> **Passage given**
◆ ◆ ◆
7. Rather than supporting the contention of the learned counsel the aforesaid observations once again, if one may say so reiterate the flexible position in matters of bail. There is no scientific formula in this behalf, nor are there any rigid principles as such. There is no universe test which alone can govern matters of bail. Indeed, a matter of bail is one where the position will always depend on the facts and facts of each case and the circumstances of each case. Indeed, in the very same proceedings, circumstances can go on changing one way or the other and there can be no dispute that bail once refused can be later on given, nor any dispute that bail even if given can be subsequently cancelled. Each case therefore, now as before has to be decided on the facts and circumstances arising at the relevant time for decision in each case. As indicated, In do not see how reliance on this judgment can held the petitioners in persuading this Court to hold that the conditions as existed when this Court passed its earlier order on April 24, 1980 refusing bail or when the Supreme Court passed its order on 1st August, 1980 permitting special leave petition to be withdrawn has undergone a change or in successfully contending that fresh conditions have arisen.

8. Coming to the last circumstance, I have gone through the statement of Shreenath Narayan Shivadikar. A fair reading of the said statement must result in an irresistible conclusion that the witness involves not only the original accused No. 8 Ashok but also some of the present accused persons. As already stated, this statement was in existence at the time when this Court passed its earlier order. And still further, this Court's earlier order itself indicates a reference not only to the statement of this person but also a reference to the statement of certain other persons recorded in the course of investigation.
◆ ◆ ◆
(Collected data entries)

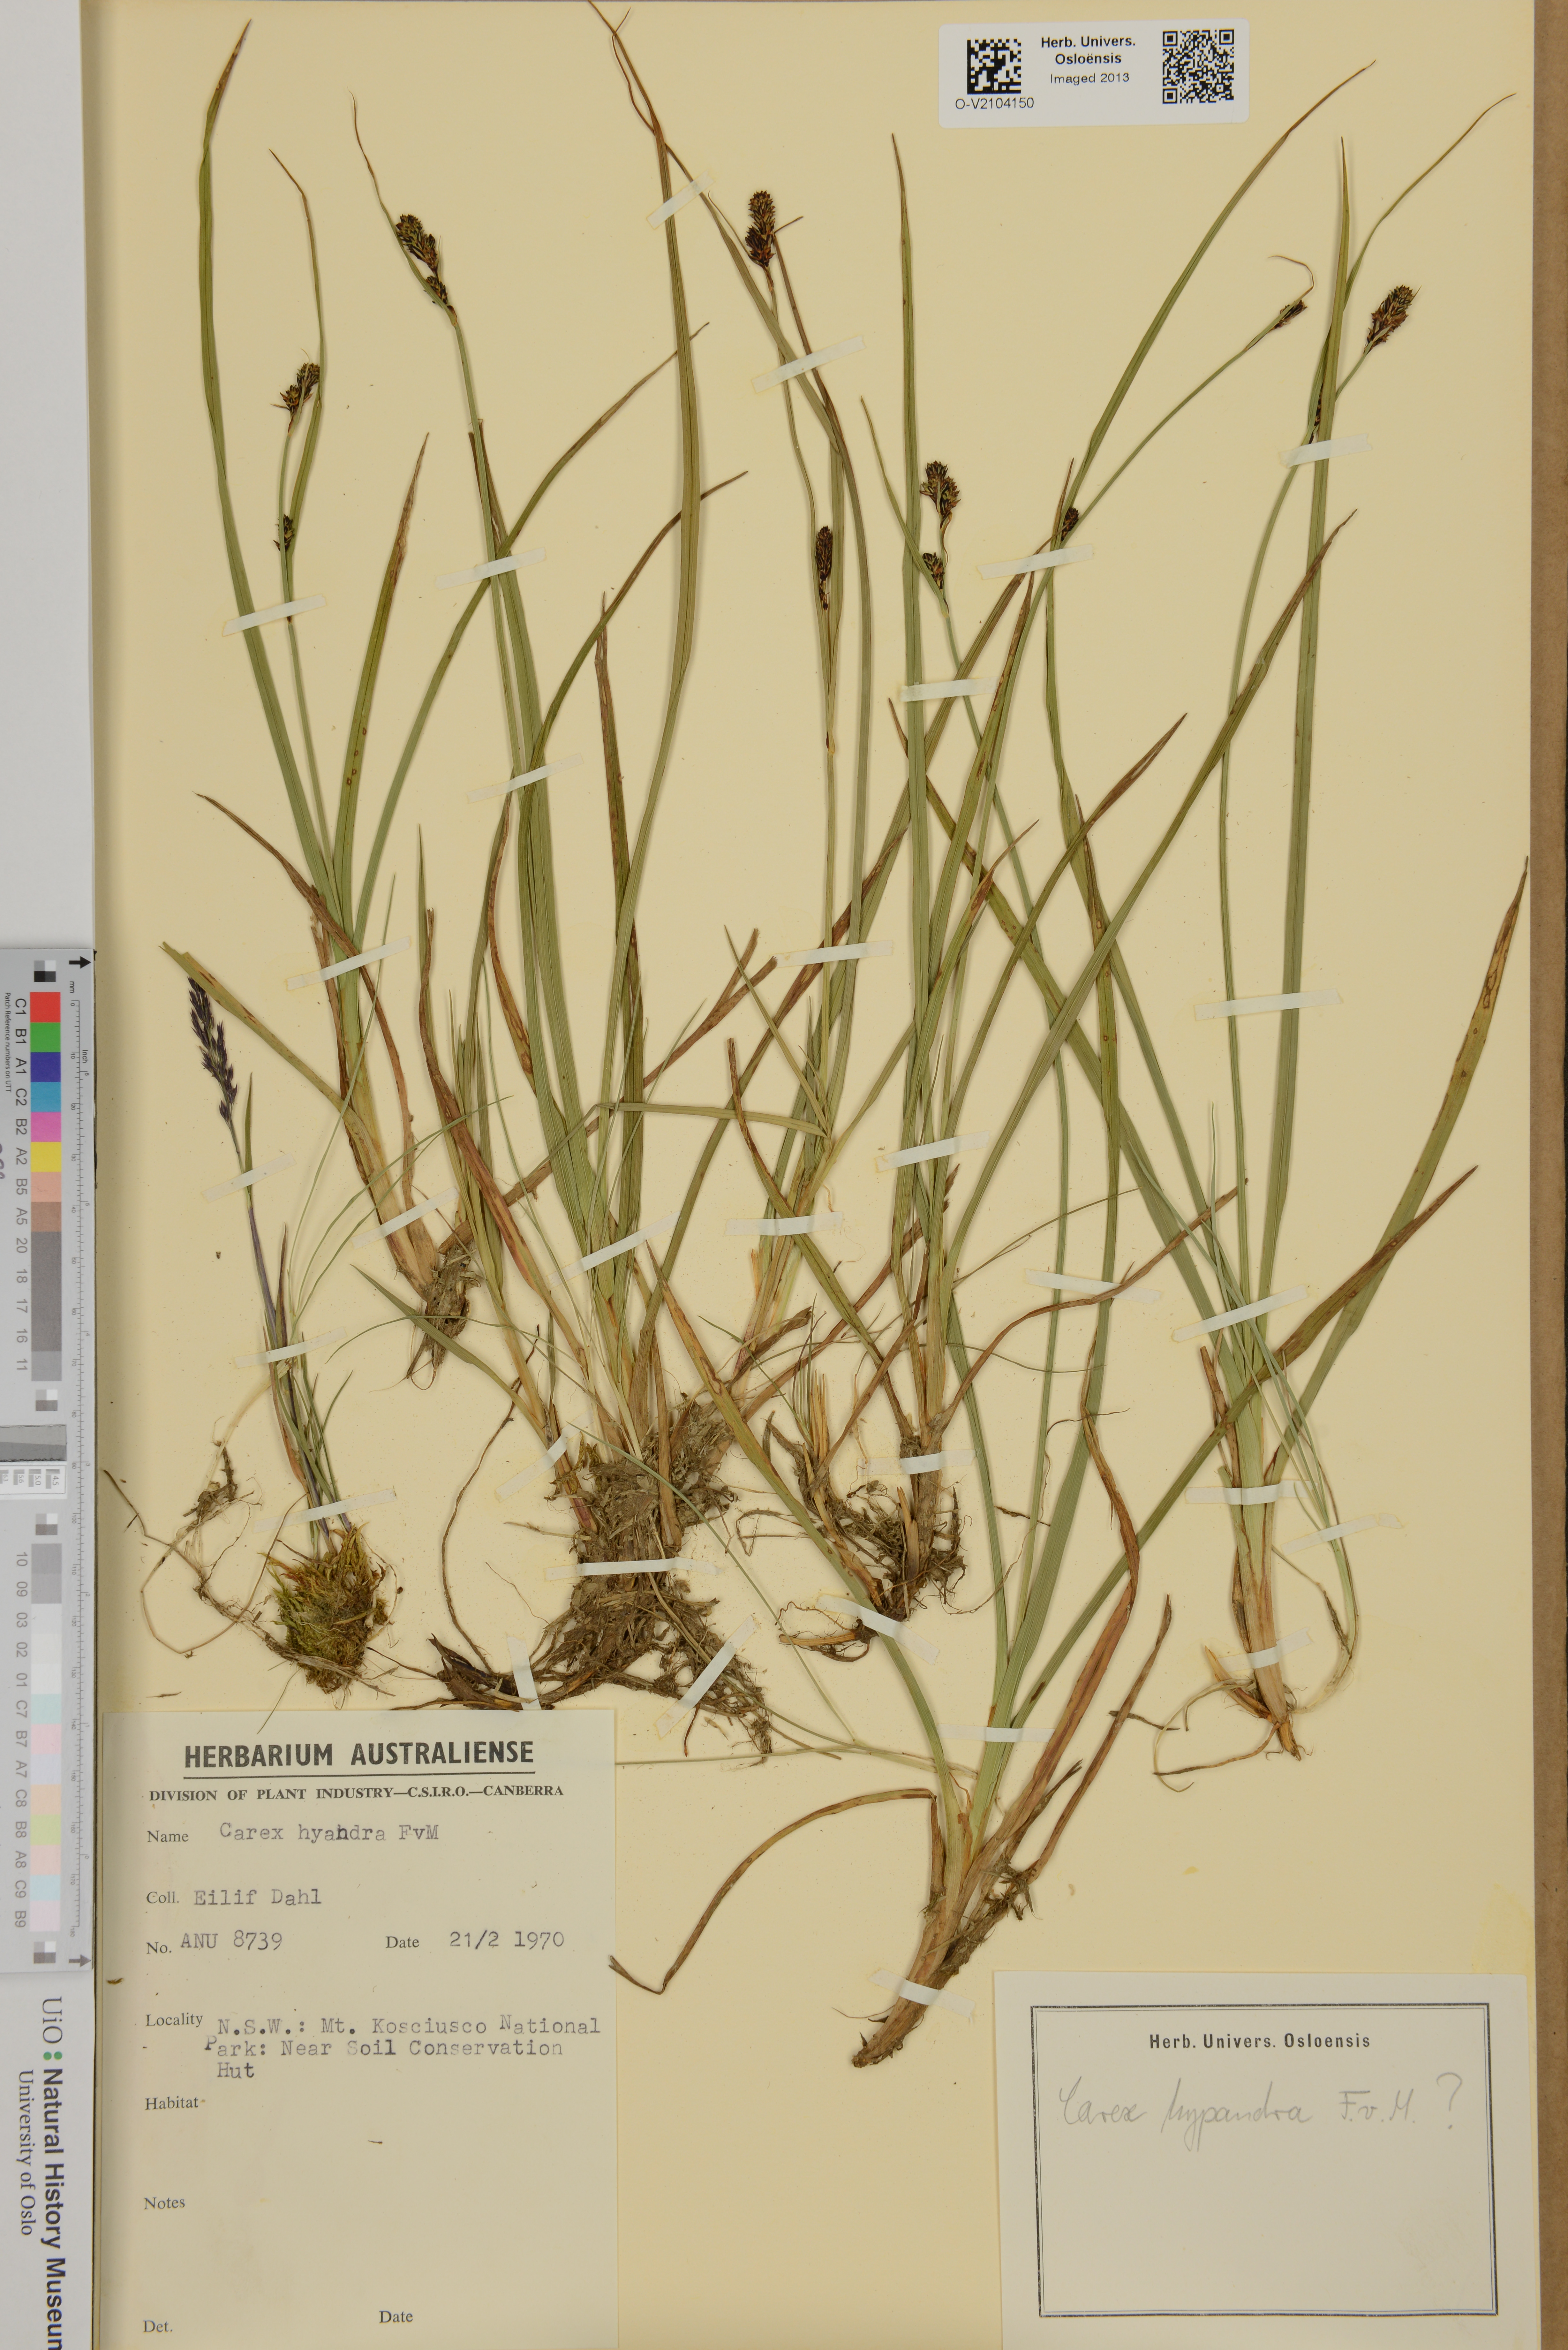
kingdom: Plantae
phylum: Tracheophyta
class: Liliopsida
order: Poales
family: Cyperaceae
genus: Carex
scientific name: Carex hypandra
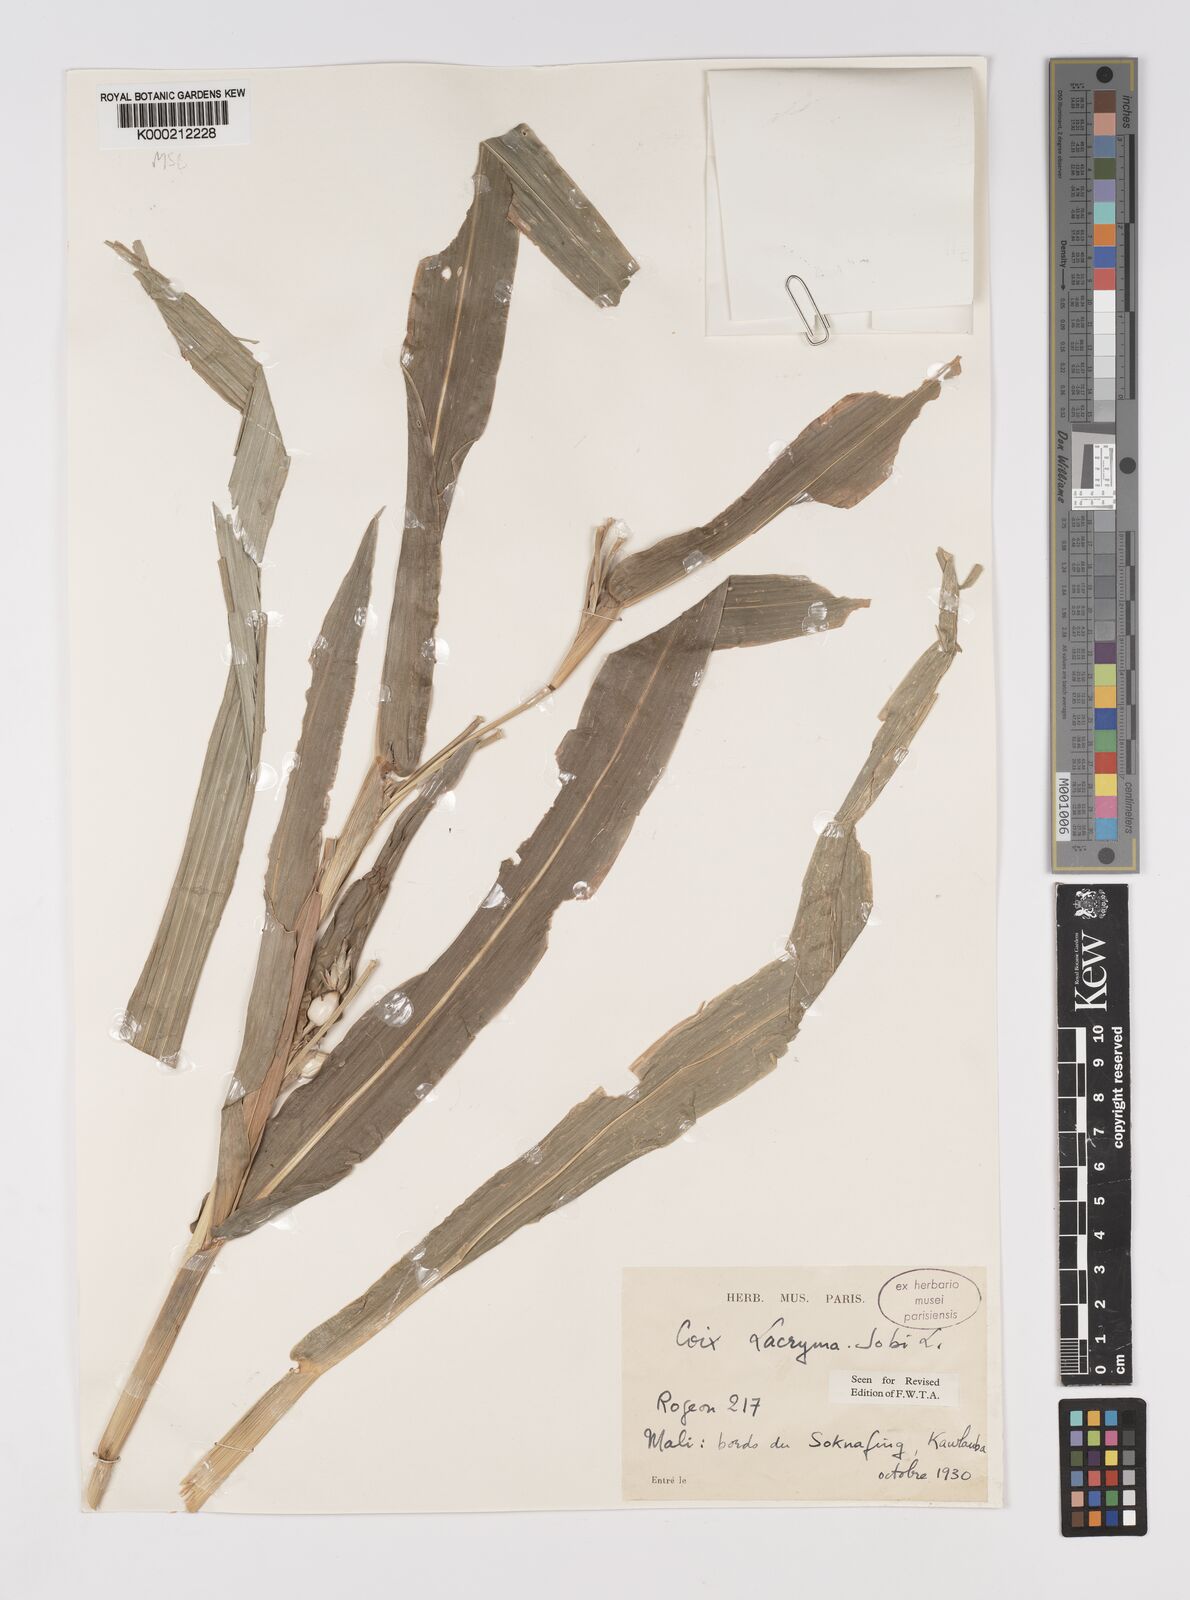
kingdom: Plantae
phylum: Tracheophyta
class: Liliopsida
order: Poales
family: Poaceae
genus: Coix
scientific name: Coix lacryma-jobi
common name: Job's tears
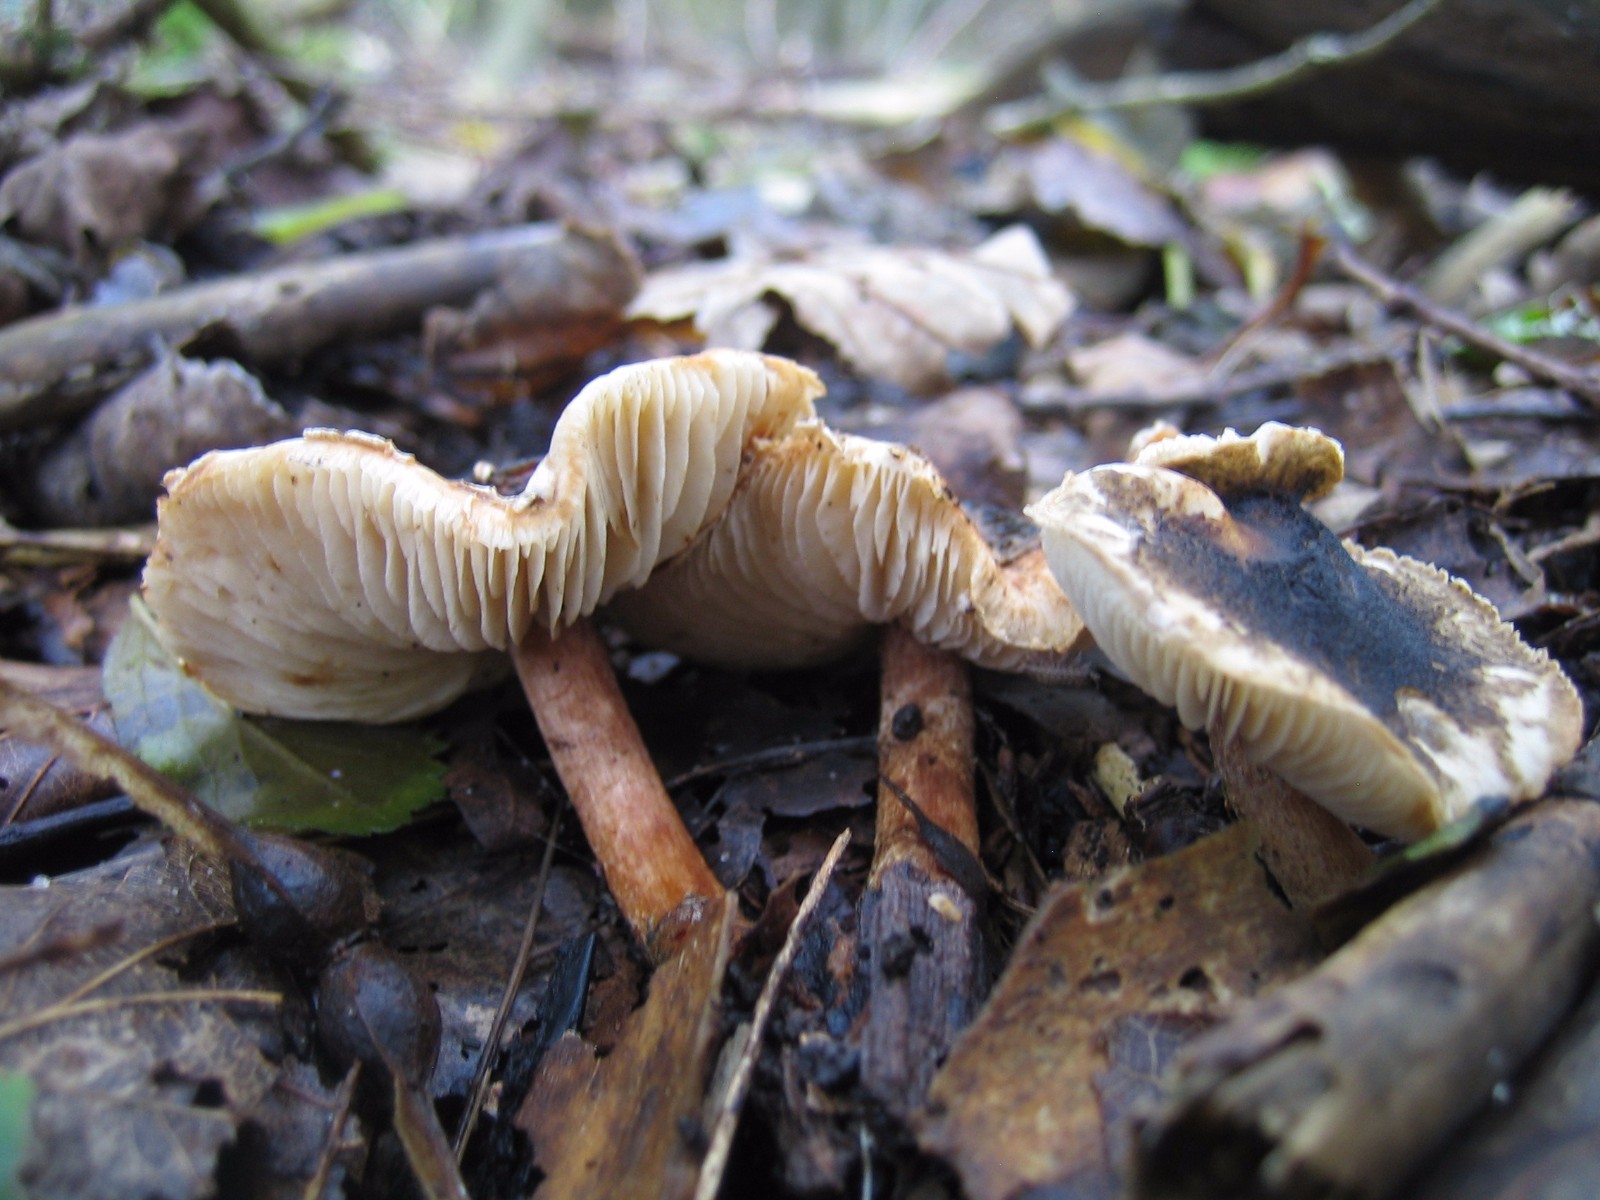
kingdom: Fungi
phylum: Basidiomycota
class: Agaricomycetes
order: Agaricales
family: Agaricaceae
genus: Lepiota
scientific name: Lepiota grangei
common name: grønskællet parasolhat
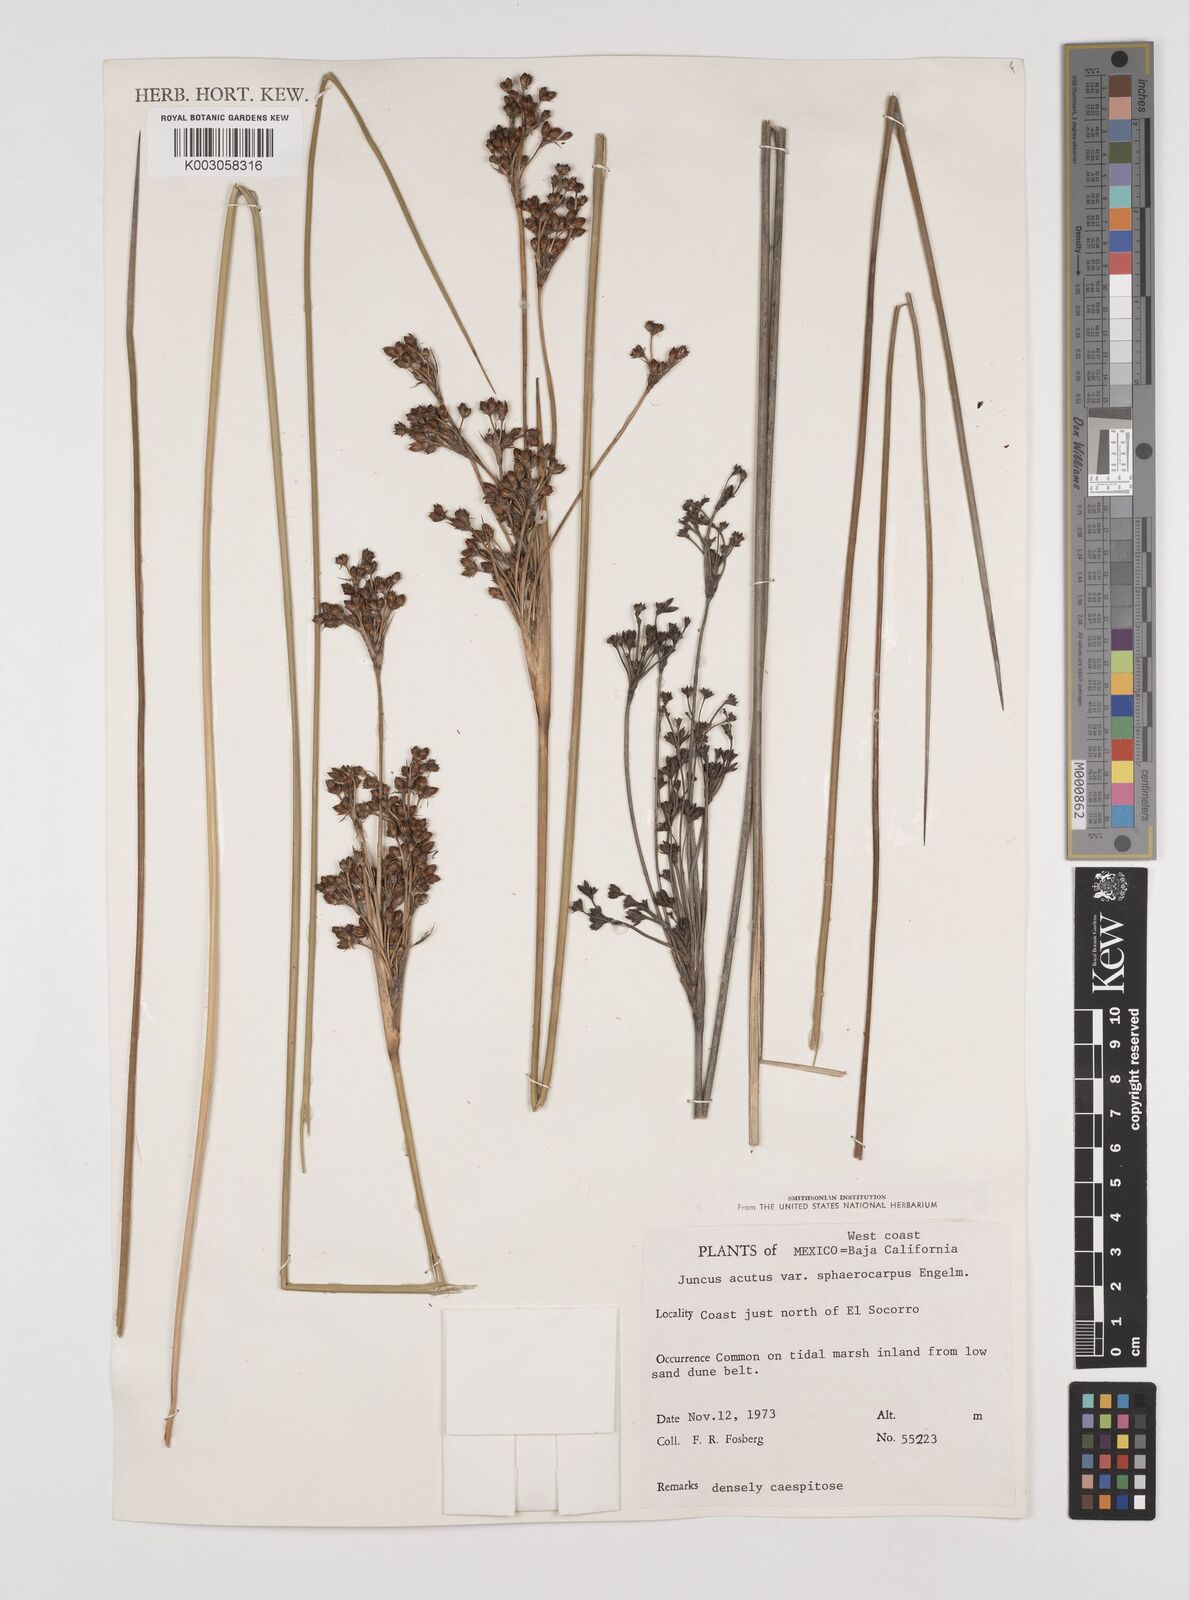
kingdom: Plantae
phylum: Tracheophyta
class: Liliopsida
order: Poales
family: Juncaceae
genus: Juncus
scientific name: Juncus acutus
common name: Sharp rush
◆ ◆ ◆
> **Written task 1**
In the bail passage, list every name that refers to a specific person or to a court other than "this Court."
> **Written task 2**
Check each statement against the bail passage. Answer yes or no, and quote the words that decide it.
(a) Bail that has been refused can never be granted later.
(b) The Supreme Court's order of 1st August, 1980 permitted the special leave petition to be withdrawn.
(c) The statement of Shreenath Narayan Shivadikar came into existence only after this Court passed its earlier order.

> **Complete response 1**
Shreenath Narayan Shivadikar
Ashok
the Supreme Court

> **Complete response 2**
(a) No: "there can be no dispute that bail once refused can be later on given"
(b) Yes: "the Supreme Court passed its order on 1st August, 1980 permitting special leave petition to be withdrawn"
(c) No: "this statement was in existence at the time when this Court passed its earlier order"